Essen. . Die Staatsanwaltschaft ermittelt gegen elf Führungskräfte des Versicherungskonzerns. Sie sollen gewusst haben, dass Kunden über Jahre hinweg zu hohe Kosten für ihre Riester-Verträge gezahlt hatten. Der Schaden liegt bei rund einer Million Euro.

Nach den Skandalen um Lustreisen für Mitarbeiter droht dem Versicherungskonzern Ergo nun gewaltiger Ärger wegen Betrugsverdachts. Wie das „Handelsblatt“ berichtete, hat die Staatsanwaltschaft Hamburg Ermittlungen gegen elf Ergo-Manager eingeleitet. Sie sollen gewusst haben, dass der Konzern Tausenden von Kunden über Jahre hinweg zu hohe Kosten für deren Riester-Verträge berechnet habe. Die Staatsanwaltschaft bestätigte die Ermittlungen.

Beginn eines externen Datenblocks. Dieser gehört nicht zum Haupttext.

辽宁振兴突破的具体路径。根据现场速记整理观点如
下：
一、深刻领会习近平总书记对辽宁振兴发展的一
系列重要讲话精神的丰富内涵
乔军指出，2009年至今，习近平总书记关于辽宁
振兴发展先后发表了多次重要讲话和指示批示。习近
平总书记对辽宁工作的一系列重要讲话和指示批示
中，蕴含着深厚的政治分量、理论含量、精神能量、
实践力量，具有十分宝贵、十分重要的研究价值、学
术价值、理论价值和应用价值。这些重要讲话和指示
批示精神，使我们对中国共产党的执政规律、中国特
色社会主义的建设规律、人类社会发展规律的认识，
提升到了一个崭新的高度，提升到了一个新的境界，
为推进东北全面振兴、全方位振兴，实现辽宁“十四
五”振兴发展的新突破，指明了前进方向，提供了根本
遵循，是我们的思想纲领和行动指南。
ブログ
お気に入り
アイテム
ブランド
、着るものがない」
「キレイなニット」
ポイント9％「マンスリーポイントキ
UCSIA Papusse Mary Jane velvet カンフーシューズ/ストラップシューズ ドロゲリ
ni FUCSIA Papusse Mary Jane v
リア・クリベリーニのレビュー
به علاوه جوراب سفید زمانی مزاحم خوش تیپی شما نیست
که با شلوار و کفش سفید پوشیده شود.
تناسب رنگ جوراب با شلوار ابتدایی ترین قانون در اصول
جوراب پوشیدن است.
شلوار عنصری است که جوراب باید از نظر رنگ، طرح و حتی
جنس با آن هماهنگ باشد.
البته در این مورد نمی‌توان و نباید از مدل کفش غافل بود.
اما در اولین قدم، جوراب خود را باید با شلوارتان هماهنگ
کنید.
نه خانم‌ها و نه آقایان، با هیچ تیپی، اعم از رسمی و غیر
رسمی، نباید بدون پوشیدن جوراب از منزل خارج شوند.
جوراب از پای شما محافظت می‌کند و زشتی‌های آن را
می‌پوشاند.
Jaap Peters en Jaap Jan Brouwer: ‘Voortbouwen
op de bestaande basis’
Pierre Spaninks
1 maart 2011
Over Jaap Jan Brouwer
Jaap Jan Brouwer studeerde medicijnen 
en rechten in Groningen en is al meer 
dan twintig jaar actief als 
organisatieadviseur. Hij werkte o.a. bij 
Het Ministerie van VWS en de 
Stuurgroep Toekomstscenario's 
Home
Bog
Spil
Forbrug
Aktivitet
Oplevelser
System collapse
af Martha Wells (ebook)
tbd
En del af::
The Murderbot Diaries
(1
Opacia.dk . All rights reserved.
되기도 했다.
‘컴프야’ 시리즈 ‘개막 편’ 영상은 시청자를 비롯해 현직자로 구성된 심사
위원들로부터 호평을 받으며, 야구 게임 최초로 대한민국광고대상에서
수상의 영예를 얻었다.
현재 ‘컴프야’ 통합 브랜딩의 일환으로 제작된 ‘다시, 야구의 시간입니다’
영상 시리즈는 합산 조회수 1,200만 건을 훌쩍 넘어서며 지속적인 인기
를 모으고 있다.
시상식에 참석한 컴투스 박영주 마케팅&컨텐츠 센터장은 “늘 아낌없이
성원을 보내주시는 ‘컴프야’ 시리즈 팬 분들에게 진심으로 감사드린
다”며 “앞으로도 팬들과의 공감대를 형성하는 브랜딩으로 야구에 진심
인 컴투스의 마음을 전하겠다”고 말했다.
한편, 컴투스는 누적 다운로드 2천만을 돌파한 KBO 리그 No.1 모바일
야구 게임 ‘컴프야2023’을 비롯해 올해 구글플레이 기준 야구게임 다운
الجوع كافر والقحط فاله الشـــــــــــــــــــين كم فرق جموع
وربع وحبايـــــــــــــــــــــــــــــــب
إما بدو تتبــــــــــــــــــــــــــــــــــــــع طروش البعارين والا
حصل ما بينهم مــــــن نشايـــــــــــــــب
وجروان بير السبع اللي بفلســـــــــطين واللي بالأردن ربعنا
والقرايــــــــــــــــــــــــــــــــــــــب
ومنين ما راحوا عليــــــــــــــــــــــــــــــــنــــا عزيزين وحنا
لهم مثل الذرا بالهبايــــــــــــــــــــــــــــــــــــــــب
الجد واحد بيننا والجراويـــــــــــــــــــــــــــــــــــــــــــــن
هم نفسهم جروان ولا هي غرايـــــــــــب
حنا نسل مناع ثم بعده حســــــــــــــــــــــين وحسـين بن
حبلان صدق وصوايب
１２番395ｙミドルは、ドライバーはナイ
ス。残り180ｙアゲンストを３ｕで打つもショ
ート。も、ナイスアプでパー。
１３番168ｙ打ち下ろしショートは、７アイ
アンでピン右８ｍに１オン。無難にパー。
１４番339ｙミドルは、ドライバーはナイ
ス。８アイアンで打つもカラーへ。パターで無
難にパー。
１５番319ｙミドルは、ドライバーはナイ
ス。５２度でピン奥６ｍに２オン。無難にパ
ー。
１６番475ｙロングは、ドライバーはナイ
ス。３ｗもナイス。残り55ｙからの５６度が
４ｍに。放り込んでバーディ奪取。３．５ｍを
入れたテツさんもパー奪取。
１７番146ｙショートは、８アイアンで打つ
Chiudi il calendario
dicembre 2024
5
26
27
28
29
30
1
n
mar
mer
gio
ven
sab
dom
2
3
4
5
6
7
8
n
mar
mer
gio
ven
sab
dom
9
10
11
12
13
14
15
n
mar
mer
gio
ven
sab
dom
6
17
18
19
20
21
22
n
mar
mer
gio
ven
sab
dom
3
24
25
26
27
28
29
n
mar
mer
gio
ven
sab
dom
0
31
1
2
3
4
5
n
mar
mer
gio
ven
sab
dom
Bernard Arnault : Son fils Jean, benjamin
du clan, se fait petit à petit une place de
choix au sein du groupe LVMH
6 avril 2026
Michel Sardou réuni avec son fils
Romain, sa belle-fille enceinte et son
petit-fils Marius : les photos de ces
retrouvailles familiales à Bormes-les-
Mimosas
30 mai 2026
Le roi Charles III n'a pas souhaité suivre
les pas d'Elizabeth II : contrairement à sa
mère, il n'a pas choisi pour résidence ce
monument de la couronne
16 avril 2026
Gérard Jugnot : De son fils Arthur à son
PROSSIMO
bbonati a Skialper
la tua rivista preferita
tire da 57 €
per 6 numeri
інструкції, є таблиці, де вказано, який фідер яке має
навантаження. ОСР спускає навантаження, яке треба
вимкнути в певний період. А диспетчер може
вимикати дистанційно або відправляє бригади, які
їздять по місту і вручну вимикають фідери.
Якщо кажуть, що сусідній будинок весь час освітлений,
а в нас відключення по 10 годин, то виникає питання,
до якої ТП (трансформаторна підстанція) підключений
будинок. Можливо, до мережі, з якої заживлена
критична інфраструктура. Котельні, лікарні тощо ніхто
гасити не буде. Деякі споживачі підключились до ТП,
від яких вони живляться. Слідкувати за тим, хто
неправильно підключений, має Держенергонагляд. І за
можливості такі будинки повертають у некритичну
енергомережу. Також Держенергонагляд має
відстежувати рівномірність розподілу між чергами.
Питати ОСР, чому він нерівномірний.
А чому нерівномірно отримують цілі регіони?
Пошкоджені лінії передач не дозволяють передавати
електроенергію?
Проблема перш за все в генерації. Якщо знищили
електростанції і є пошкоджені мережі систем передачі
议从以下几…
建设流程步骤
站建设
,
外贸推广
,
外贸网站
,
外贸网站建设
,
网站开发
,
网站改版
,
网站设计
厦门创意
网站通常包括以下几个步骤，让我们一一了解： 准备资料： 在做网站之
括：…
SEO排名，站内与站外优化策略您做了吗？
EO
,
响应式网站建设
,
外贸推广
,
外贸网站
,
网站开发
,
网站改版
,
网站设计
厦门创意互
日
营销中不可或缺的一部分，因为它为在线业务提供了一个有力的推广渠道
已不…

Betroffen sind 12.000 Verträge aus den Jahren 2005 und 2006, die Kunden bei der von der Ergo übernommenen Hamburg-Mannheimer (HMI) abgeschlossen hätten, hieß es. Aufgrund eines Druckfehlers seien in den Verträgen Kosten von sieben Prozent für den Abschluss und 5,5 Prozent für den Vertrieb aufgeführt gewesen. Tatsächlich zahlten die Versicherungsnehmer aber rund 25 Prozent mehr als angegeben.

Der Gesamtschaden soll bei einer Million Euro liegen. Bekannt geworden war der Fall bereits 2011. Laut "Handelsblatt" wird jetzt gegen vier ehemalige und aktive Ergo-Manager wegen Betrugsverdachts sowie gegen sieben weitere Führungskräfte wegen Beihilfe ermittelt.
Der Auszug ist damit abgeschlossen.